You may be able to get away with giving your data a 'hint', like adding a new field labeled 'depth'... You would then SELECT for the id to retrieve the depth, then have a case statement that can dynamically build the right statement depth for your final data retrieval step...

It is overall much cheaper to store the depth and run two SELECTS then it is to have multiple inlined conditional test statements that will always be run regardless for all rows that would be tested to satisfy the join... There is also a slight chance that MySQL may see the inlined conditional evaluation and choose to ignore your indexes, which is _never_ good...

--
Terra
--Two proper indexed SELECTS -or- thousands of conditional tests per each SELECT, do the math--
FutureQuest

Stephen
06-30-2005, 09:13 PM
yes, i do this kind of thing with 2 selects as Terra suggests. first i retrieve the full category name (stored in the category record along with the local name) and determine the depth by looking the number of subcategory delimiters contained within the name. then i recursively formulate a query by joining the appropriate number of aliased category tables.

obviously i don't use this sort of query to retrieve the full category name, or path, because i already store it. but there are other category-related quantities that require a similar strategy to retrieve.

Matt
07-01-2005, 01:04 PM
I believe I have a single query solution, but this may fall under the multiple in-line conditionals that you cautioned about, Terra. Here it is (accomodates up to 6 levels, with depth between 2 and 6):

$path = $db->get_row("SELECT t1.categories_id AS lev1,
t2.categories_id as lev2, t3.categories_id as lev3,
t4.categories_id as lev4, t5.categories_id as lev5,
t6.categories_id as lev6 FROM categories as t1
LEFT JOIN categories as t2 on t2.parent_id=t1.categories_id
LEFT JOIN categories as t3 on t3.parent_id=t2.categories_id
LEFT JOIN categories as t4 on t4.parent_id=t3.categories_id
LEFT JOIN categories as t5 on t5.parent_id=t4.categories_id
LEFT JOIN categories as t6 on t6.parent_id=t5.categories_id WHERE t6.categories_id=$current_level OR t5.categories_id=$current_level
OR t4.categories_id=$current_level OR t3.categories_id=$current_level
OR t2.categories_id=$current_level");

In a traditional C program, the evaluation will return when the first condition is met, never evaluating the remaining conditions. Is this not the case with MySQL? Respective to the idea of providing a depth clue within the database, I would need to run a script to calculate and insert the category depth into the database. I do not see how this is any less computationally intensive than retrieving the path without depth clues.

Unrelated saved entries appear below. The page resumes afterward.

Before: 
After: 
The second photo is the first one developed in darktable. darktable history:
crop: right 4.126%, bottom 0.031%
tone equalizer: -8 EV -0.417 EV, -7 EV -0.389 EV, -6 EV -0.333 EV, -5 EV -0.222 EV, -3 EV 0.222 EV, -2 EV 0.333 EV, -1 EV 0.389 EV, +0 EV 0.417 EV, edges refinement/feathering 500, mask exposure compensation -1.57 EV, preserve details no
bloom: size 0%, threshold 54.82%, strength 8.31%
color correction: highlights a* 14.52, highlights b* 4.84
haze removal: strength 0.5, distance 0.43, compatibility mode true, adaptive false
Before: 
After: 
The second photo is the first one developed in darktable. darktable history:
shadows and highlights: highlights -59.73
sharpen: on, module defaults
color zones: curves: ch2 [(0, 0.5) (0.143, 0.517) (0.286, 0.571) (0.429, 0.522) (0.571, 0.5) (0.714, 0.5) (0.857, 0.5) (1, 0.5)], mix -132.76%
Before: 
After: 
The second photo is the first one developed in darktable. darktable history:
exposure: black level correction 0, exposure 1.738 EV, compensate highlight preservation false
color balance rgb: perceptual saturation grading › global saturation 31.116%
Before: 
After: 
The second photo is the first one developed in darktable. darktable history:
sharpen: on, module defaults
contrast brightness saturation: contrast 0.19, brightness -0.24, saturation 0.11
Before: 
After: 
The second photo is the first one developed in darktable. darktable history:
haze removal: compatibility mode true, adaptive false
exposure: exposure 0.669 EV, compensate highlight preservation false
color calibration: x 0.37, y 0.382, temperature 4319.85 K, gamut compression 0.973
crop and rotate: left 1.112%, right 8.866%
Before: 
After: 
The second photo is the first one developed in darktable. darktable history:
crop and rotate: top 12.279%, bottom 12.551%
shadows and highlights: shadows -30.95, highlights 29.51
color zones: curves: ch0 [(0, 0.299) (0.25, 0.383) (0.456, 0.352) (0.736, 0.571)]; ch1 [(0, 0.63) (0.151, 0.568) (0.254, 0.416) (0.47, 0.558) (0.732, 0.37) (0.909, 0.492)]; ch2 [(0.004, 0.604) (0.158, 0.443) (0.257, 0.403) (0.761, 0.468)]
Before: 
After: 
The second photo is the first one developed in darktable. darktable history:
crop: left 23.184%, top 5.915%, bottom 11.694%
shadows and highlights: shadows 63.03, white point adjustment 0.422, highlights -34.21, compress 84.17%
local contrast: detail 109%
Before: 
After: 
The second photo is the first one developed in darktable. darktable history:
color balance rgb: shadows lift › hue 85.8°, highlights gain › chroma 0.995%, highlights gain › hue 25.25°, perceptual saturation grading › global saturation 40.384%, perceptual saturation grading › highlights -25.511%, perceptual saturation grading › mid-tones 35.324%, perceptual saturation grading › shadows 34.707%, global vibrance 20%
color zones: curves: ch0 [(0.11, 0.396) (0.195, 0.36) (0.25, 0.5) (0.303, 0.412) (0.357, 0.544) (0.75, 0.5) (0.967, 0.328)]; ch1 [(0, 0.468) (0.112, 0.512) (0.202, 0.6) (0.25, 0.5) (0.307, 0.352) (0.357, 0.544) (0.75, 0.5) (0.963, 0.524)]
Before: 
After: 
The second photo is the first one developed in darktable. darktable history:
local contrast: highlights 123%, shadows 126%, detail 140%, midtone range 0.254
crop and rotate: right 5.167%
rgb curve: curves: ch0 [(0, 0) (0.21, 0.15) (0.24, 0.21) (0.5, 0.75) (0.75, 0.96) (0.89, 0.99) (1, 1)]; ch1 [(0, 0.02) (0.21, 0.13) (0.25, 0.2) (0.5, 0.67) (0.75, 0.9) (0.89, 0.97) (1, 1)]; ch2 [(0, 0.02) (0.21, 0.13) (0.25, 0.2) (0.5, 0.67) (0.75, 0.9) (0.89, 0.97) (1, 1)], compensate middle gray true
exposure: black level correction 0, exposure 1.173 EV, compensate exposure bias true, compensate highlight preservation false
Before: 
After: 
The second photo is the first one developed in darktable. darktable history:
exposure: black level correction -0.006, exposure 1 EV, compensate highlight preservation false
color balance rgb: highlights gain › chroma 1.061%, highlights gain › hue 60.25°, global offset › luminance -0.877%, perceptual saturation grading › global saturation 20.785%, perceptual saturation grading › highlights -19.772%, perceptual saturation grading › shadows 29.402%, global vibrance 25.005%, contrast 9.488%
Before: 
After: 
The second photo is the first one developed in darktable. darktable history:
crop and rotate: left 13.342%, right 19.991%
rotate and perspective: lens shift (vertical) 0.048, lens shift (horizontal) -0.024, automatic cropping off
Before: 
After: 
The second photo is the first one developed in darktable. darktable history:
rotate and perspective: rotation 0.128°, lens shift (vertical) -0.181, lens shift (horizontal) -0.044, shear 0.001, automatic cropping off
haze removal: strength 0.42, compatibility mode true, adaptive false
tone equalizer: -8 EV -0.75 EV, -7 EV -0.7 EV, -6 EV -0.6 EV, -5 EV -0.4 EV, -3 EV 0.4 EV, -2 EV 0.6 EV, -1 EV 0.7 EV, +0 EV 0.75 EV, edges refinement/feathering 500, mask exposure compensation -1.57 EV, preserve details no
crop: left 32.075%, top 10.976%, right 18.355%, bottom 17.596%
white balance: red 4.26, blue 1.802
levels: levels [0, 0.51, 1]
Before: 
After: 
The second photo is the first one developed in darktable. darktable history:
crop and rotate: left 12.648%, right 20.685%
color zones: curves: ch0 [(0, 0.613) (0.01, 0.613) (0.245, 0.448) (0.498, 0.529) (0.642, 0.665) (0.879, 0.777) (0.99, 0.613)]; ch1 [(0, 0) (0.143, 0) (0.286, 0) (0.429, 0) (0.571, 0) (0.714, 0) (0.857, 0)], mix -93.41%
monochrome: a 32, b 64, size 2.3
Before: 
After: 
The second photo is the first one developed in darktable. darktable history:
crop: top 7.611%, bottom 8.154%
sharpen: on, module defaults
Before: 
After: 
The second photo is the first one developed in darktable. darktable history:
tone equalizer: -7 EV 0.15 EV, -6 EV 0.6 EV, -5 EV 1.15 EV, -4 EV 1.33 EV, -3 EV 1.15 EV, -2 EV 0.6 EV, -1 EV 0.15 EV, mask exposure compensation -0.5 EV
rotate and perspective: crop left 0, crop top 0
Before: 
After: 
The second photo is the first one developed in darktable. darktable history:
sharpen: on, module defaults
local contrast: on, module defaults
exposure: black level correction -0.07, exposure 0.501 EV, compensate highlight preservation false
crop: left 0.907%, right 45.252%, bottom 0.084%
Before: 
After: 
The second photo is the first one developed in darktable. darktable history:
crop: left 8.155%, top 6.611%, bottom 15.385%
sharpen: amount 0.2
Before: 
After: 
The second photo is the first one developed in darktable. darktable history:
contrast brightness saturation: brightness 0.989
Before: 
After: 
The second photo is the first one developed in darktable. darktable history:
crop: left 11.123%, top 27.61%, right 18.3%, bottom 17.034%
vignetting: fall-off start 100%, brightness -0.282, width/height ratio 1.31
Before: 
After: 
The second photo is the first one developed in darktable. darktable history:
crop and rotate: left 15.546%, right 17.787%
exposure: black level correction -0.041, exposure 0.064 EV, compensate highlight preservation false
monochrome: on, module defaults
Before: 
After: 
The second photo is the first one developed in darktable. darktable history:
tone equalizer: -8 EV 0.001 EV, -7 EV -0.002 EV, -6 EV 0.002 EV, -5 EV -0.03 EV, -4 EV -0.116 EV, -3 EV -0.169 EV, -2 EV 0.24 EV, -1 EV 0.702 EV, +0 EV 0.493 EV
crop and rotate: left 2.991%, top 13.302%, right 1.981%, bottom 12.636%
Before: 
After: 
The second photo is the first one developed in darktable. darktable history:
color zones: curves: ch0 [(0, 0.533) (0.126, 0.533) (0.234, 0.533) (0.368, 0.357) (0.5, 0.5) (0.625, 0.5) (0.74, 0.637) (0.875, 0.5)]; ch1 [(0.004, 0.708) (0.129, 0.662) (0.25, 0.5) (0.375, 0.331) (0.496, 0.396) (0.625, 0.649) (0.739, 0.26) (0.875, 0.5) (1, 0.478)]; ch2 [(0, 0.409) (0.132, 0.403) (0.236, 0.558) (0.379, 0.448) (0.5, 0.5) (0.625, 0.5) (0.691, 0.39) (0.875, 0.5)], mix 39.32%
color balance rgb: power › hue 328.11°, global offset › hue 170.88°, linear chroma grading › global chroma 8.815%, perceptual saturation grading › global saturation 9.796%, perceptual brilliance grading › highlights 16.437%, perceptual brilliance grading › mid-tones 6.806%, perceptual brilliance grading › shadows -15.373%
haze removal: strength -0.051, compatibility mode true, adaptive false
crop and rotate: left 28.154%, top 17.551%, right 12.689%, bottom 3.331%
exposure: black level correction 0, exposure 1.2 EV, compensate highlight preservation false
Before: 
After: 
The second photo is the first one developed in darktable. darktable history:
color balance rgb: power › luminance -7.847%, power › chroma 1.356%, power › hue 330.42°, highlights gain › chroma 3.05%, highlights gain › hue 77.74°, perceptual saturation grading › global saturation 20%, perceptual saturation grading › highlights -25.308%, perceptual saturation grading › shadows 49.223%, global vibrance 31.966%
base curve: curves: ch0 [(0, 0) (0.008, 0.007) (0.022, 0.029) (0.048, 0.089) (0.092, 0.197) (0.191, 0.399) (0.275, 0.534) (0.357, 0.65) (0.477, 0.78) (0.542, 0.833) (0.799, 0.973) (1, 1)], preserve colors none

It would be worthwhile if the full path is needed on a regular basis, but in this particular circumstance, the full path is needed infrequently (like once every six months).

One additional step I am taking is caching paths, as they are calculated, in memory. This ensures that I never calculate the same path more than once, cutting back on the number of queries being run.

So, I've cut the number of queries by reducing traversal to a single query and am caching results to eliminate duplicate queries. In consideration of how infrequently this process needs to be done, is this "good enough?"

-Matt

Stephen
07-01-2005, 04:38 PM
if it works and you use it infrequently then the query is good enough. if used frequently and with a category table that has lots of records it's not so good (left joins generally result in a lot of rows to be sifted for the matches). this is the reason i store the path, as i use it all the time to provide navigational information.